In this week's segment of Grow Southern Idaho.
Joey Martin for Idaho’s first news checks in on a few kids getting hands–on at the farm.
For the 4th grade student at summit elementary in Jerome.
Their last day of school was full of interactive fun and education on the history of agriculture in Idaho.
"Agriculture has been the lifeline of Idaho and it's important that children understand the need for agriculture... not just for our state but for our county and the world."
Said Morgan Brune, from Jerome County Farm Bureau
Tracie Garcia is a 4th grade teacher at Summit.
It was her who had the idea of inviting Jerome County Farm Bureau of Idaho out to the classroom to educate her students on the agriculture industry.
"That's what drives Idaho, 80% of Idaho is mountainous, and the other part... 20% is what we live on and we have to be pretty efficient in a dry and aired region. And the kids need to understand how the agriculture works and be very efficient with it."
Said Tracie Garcia, 4th grade teacher at Summit Elementary.
The students spend the day taking part in many different activities.

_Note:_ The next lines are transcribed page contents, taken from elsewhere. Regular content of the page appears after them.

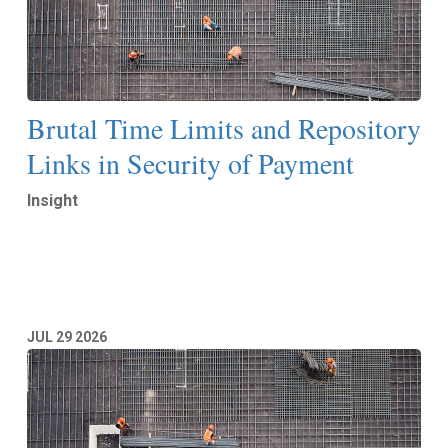
Brutal Time Limits and Repository
Links in Security of Payment
Insight
Read More
JUL
29
2026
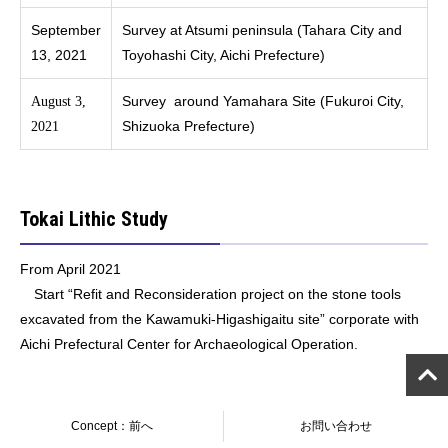
September
Survey at Atsumi peninsula (Tahara City and
13, 2021
Toyohashi City, Aichi Prefecture)
Survey around Yamahara Site (Fukuroi City,
August 3,
Shizuoka Prefecture)
2021
Tokai Lithic Study
From April 2021
Start “Refit and Reconsideration project on the stone tools
excavated from the Kawamuki-Higashigaitu site” corporate with
Aichi Prefectural Center for Archaeological Operation.
Concept：前へ
お問い合わせ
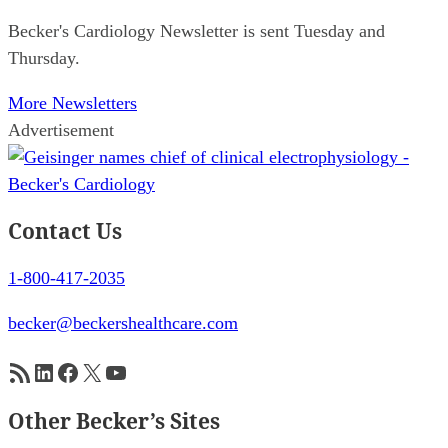
Becker's Cardiology Newsletter is sent Tuesday and
Thursday.
More Newsletters
Advertisement
Contact Us
1-800-417-2035
becker@beckershealthcare.com
RSS Feed
LinkedIn
Facebook
X
YouTube
Other Becker’s Sites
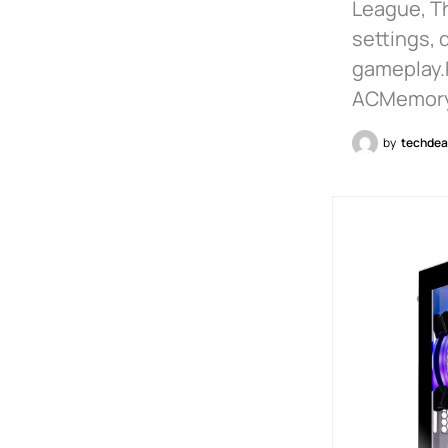
League, Th
settings, 
gameplay.
ACMemory 
by
techdea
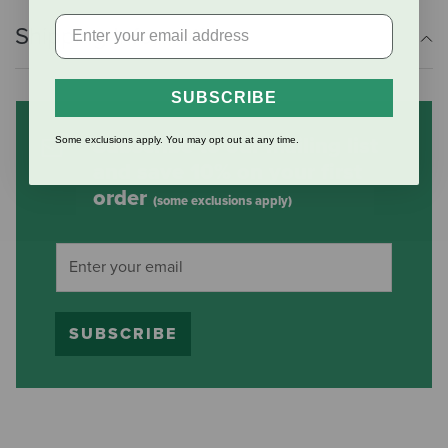
Shipping Information
SUBSCRIBE
Subscribe to our mailing list
Some exclusions apply. You may opt out at any time.
and save 10% on your first
order
(some exclusions apply)
SUBSCRIBE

Including learning the major technological advancements made in the industry over the more then 100 years of ag in Idaho.
Along with hands on demonstrations of the dairy industry.
"Then they also get to grind up wheat with some hand grinders and with the flower that they ground up we made pancakes with and they get to eat that. And actually also dip it into the butter they made at the dairy demonstration."
"They're loving it. They're excited today, they've been in and out I haven't had one complaint from my own students. I'll ask some of the other classes in the hallways... oh yeah! That was so neat. So they're having a great time."
A great time for the kids... And at the same time giving them the educational background and the appreciation of the agricultural industry of their own community.